A thermal print head element is activated by providing it with energy. Providing energy to the print head element increases the temperature of the print head element, causing either the transfer of pigment to the output medium or the formation of color in the receiver. The density of the output produced by the print head element in this manner is a function of the amount of energy provided to the print head element. The amount of energy provided to the print head element may be varied by, for example, varying the amount of power to the print head element within a particular time interval or by providing power to the print head element for a longer time interval.

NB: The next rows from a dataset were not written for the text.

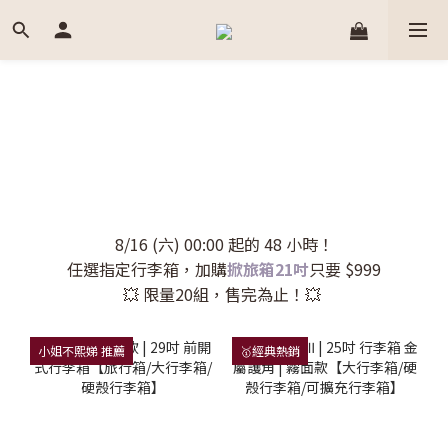
8/16 (六) 00:00 起的 48 小時！
任選指定行李箱，加購
掀旅箱21吋
只要 $999
💥 限量20組，售完為止！💥
小姐不熙娣 推薦
🥇經典熱銷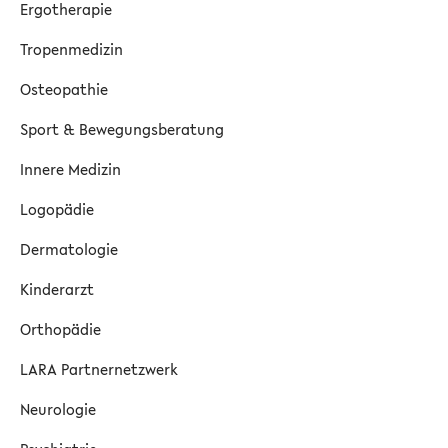
Ergotherapie
Tropenmedizin
Osteopathie
Sport & Bewegungsberatung
Innere Medizin
Logopädie
Dermatologie
Kinderarzt
Orthopädie
LARA Partnernetzwerk
Neurologie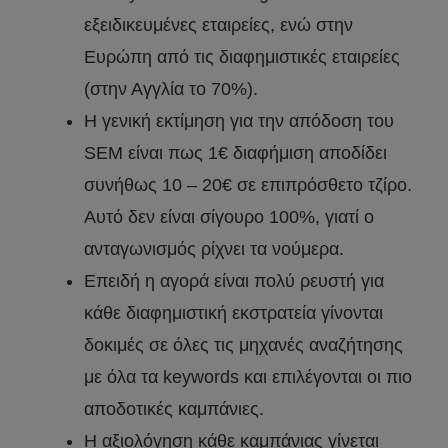
εξειδικευμένες εταιρείες, ενώ στην
Ευρώπη από τις διαφημιστικές εταιρείες
(στην Αγγλία το 70%).
Η γενική εκτίμηση για την απόδοση του
SEM είναι πως 1€ διαφήμιση αποδίδει
συνήθως 10 – 20€ σε επιπρόσθετο τζίρο.
Αυτό δεν είναι σίγουρο 100%, γιατί ο
ανταγωνισμός ρίχνει τα νούμερα.
Επειδή η αγορά είναι πολύ ρευστή για
κάθε διαφημιστική εκστρατεία γίνονται
δοκιμές σε όλες τις μηχανές αναζήτησης
με όλα τα keywords και επιλέγονται οι πιο
αποδοτικές καμπάνιες.
Η αξιολόγηση κάθε καμπάνιας γίνεται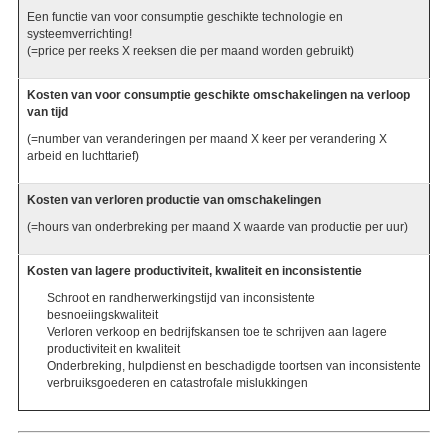
Een functie van voor consumptie geschikte technologie en
systeemverrichting!
(=price per reeks X reeksen die per maand worden gebruikt)
Kosten van voor consumptie geschikte omschakelingen na verloop
van tijd
(=number van veranderingen per maand X keer per verandering X
arbeid en luchttarief)
Kosten van verloren productie van omschakelingen
(=hours van onderbreking per maand X waarde van productie per uur)
Kosten van lagere productiviteit, kwaliteit en inconsistentie
Schroot en randherwerkingstijd van inconsistente
besnoeiingskwaliteit
Verloren verkoop en bedrijfskansen toe te schrijven aan lagere
productiviteit en kwaliteit
Onderbreking, hulpdienst en beschadigde toortsen van inconsistente
verbruiksgoederen en catastrofale mislukkingen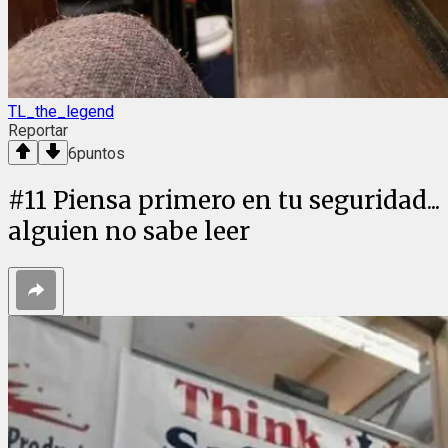
TL_the_legend
Reportar
6
puntos
#
11
Piensa primero en tu seguridad...
alguien no sabe leer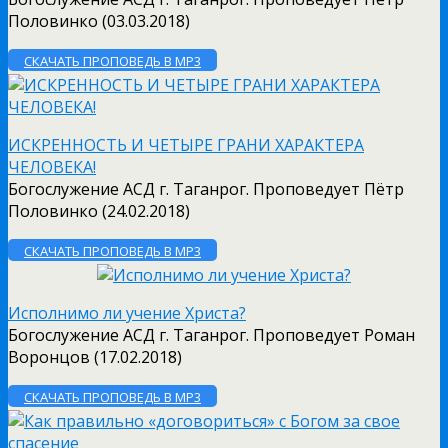
Половинко (03.03.2018)
СКАЧАТЬ ПРОПОВЕДЬ В MP3
ИСКРЕННОСТЬ И ЧЕТЫРЕ ГРАНИ ХАРАКТЕРА
ЧЕЛОВЕКА!
Богослужение АСД г. Таганрог. Проповедует Пётр
Половинко (24.02.2018)
СКАЧАТЬ ПРОПОВЕДЬ В MP3
Исполнимо ли учение Христа?
Богослужение АСД г. Таганрог. Проповедует Роман
Воронцов (17.02.2018)
СКАЧАТЬ ПРОПОВЕДЬ В MP3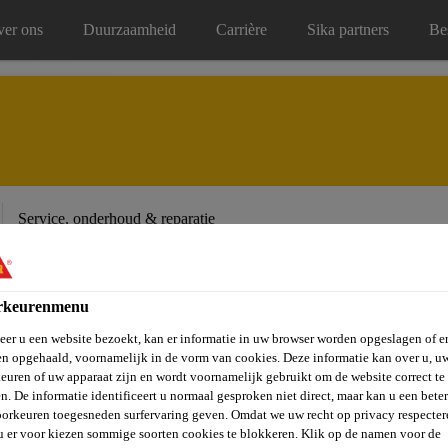
er ons
Duurzaamheid
Carrière
Sika partners
Be
Service, onderhoud & reparatie
rkeurenmenu
er u een website bezoekt, kan er informatie in uw browser worden opgeslagen of er
n opgehaald, voornamelijk in de vorm van cookies. Deze informatie kan over u, u
euren of uw apparaat zijn en wordt voornamelijk gebruikt om de website correct te 
n. De informatie identificeert u normaal gesproken niet direct, maar kan u een bete
orkeuren toegesneden surfervaring geven. Omdat we uw recht op privacy respecter
u er voor kiezen sommige soorten cookies te blokkeren. Klik op de namen voor de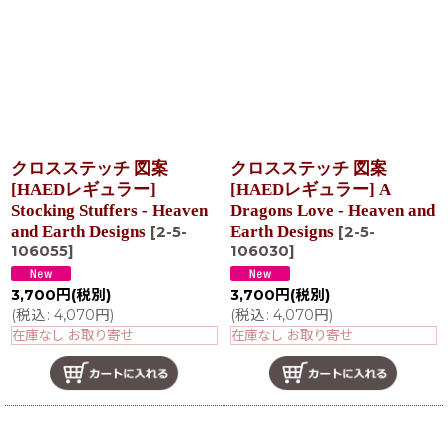
在庫あり
並び順
:
絞り込む
クロスステッチ 図案
クロスステッチ 図案
[HAEDレギュラー]
[HAEDレギュラー] A
Stocking Stuffers - Heaven
Dragons Love - Heaven and
and Earth Designs
Earth Designs
[
2-5-
[
2-5-
106055
]
106030
]
3,700
円
(税別)
3,700
円
(税別)
(
税込
:
4,070
円
)
(
税込
:
4,070
円
)
在庫なし お取り寄せ
在庫なし お取り寄せ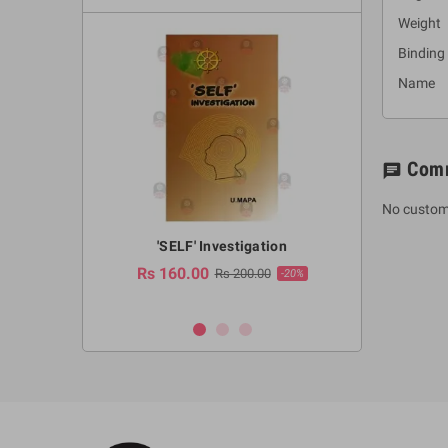
Weight 
Binding
Name :
Com
chat
No custom
a Huruwa
'SELF' Investigation
(Sinhala Ther
Pot
Rs 160.00
0.00
Rs 200.00
-10%
-20%
Rs 2,250.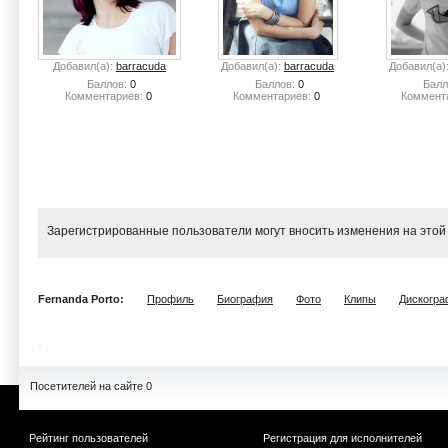
Добавил(а):
barracuda
Добавил(а):
barracuda
Добавил(а)
Баллов:
0
Баллов:
0
Балл
Комментариев:
0
Комментариев:
0
Коммент
Зарегистрированные пользователи могут вносить изменения на этой
Fernanda Porto:
Профиль
Биография
Фото
Клипы
Дискогра
Посетителей на сайте 0
Рейтинг пользователей
Регистрация для исполнителей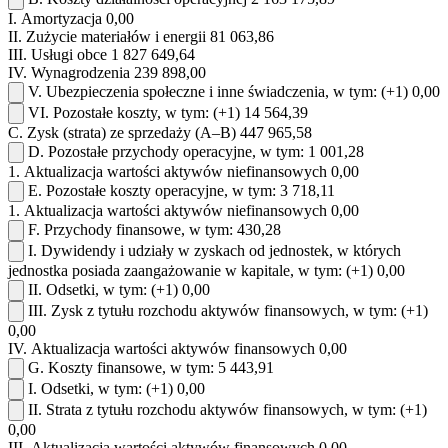
I.
Amortyzacja
0,00
II.
Zużycie materiałów i energii
81 063,86
III.
Usługi obce
1 827 649,64
IV.
Wynagrodzenia
239 898,00
V.
Ubezpieczenia społeczne i inne świadczenia, w tym:
(+1)
0,00
VI.
Pozostałe koszty, w tym:
(+1)
14 564,39
C.
Zysk (strata) ze sprzedaży (A–B)
447 965,58
D.
Pozostałe przychody operacyjne, w tym:
1 001,28
1.
Aktualizacja wartości aktywów niefinansowych
0,00
E.
Pozostałe koszty operacyjne, w tym:
3 718,11
1.
Aktualizacja wartości aktywów niefinansowych
0,00
F.
Przychody finansowe, w tym:
430,28
I.
Dywidendy i udziały w zyskach od jednostek, w których
jednostka posiada zaangażowanie w kapitale, w tym:
(+1)
0,00
II.
Odsetki, w tym:
(+1)
0,00
III.
Zysk z tytułu rozchodu aktywów finansowych, w tym:
(+1)
0,00
IV.
Aktualizacja wartości aktywów finansowych
0,00
G.
Koszty finansowe, w tym:
5 443,91
I.
Odsetki, w tym:
(+1)
0,00
II.
Strata z tytułu rozchodu aktywów finansowych, w tym:
(+1)
0,00
III.
Aktualizacja wartości aktywów finansowych
0,00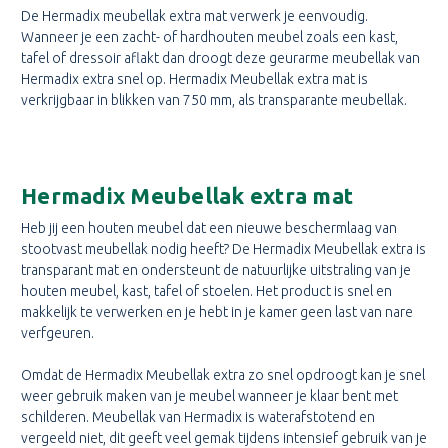
De Hermadix meubellak extra mat verwerk je eenvoudig.
Wanneer je een zacht- of hardhouten meubel zoals een kast,
tafel of dressoir aflakt dan droogt deze geurarme meubellak van
Hermadix extra snel op. Hermadix Meubellak extra mat is
verkrijgbaar in blikken van 750 mm, als transparante meubellak.
Hermadix Meubellak extra mat
Heb jij een houten meubel dat een nieuwe beschermlaag van
stootvast meubellak nodig heeft? De Hermadix Meubellak extra is
transparant mat en ondersteunt de natuurlijke uitstraling van je
houten meubel, kast, tafel of stoelen. Het product is snel en
makkelijk te verwerken en je hebt in je kamer geen last van nare
verfgeuren.
Omdat de Hermadix Meubellak extra zo snel opdroogt kan je snel
weer gebruik maken van je meubel wanneer je klaar bent met
schilderen. Meubellak van Hermadix is waterafstotend en
vergeeld niet, dit geeft veel gemak tijdens intensief gebruik van je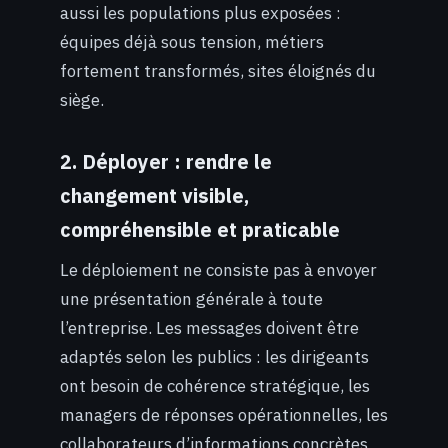
aussi les populations plus exposées :
équipes déjà sous tension, métiers
fortement transformés, sites éloignés du
siège.
2. Déployer : rendre le
changement visible,
compréhensible et praticable
Le déploiement ne consiste pas à envoyer
une présentation générale à toute
l’entreprise. Les messages doivent être
adaptés selon les publics : les dirigeants
ont besoin de cohérence stratégique, les
managers de réponses opérationnelles, les
collaborateurs d’informations concrètes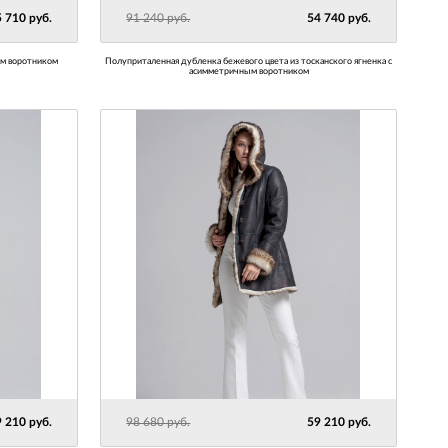
 710 руб.
91 240 руб.
54 740 руб.
ым воротником
Полуприталенная дубленка бежевого цвета из тосканского ягненка с
асимметричным воротником
 210 руб.
98 680 руб.
59 210 руб.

In conventional thermal printers, the time during which a digital image is printed is divided into fixed time intervals referred to herein as “line times.” Typically, a single row of pixels (or portions thereof) in the digital image is printed during a single line time. Each print head element is typically responsible for printing pixels (or sub-pixels) in a particular column of the digital image. During each line time, an amount of energy is delivered to each print head element that is calculated to raise the temperature of the print head element to a level that will cause the print head element to produce output having the desired density. Varying amounts of energy may be provided to different print head elements based on the varying desired densities to be produced by the print head elements.
One problem with conventional thermal printers results from the fact that their print head elements retain heat after the conclusion of each line time. This retention of heat can be problematic because, in some thermal printers, the amount of energy that is delivered to a particular print head element during a particular line time is typically calculated based on an assumption that the print head element's temperature at the beginning of the line time is a known fixed temperature. Since, in reality, the temperature of the print head element at the beginning of a line time depends on (among other things) the amount of energy delivered to the print head element during previous line times, the actual temperature achieved by the print head element during a line time may differ from the calibrated temperature, thereby resulting in a higher or lower output density than is desired. Further complications are similarly caused by the fact that the current temperature of a particular print head element is influenced not only by its own previous temperatures—referred to herein as its “thermal history”—but by the ambient (room) temperature and the thermal histories of other print head elements in the print head.
As may be inferred from the discussion above, in some conventional thermal printers, the average temperature of each particular thermal print head element tends to gradually rise during the printing of a digital image due to retention of heat by the print head element and the over-provision of energy to the print head element in light of such heat retention. This gradual temperature increase results in a corresponding gradual increase in density of the output produced by the print head element, which is perceived as increased darkness in the printed image. This phenomenon is referred to herein as “density shift.”
Furthermore, conventional thermal printers typically have difficulty accurately reproducing sharp density gradients between adjacent pixels in both the fast scan and slow scan direction. For example, if a print head element is to print a white pixel following a black pixel, the ideally sharp edge between the two pixels will typically be blurred when printed. This problem results from the amount of time that is required to raise the temperature of the print head element to print the black pixel after printing the white pixel. More generally, this characteristic of conventional thermal printers results in less than ideal sharpness when printing images having regions of high density gradient.
The above referenced patents and patent applications disclose techniques for performing “thermal history control,” i.e., compensating for the effects of thermal history on thermal print heads. The object of thermal history control is to control the temperature of print head elements in a thermal printer to more accurately render digital images in the face of thermal history effects.
More specifically, the techniques disclosed in the above-referenced patents and patent applications make use of a “thermal history control model” (or simply “THC model”) which includes both a thermal model and a media model. Both of these models have parameters whose values need to be estimated to calibrate the system for optimal performance under particular conditions. Such parameter estimation can be difficult to perform. What is needed, therefore, are improved techniques for estimating the values of parameters in a thermal history control model.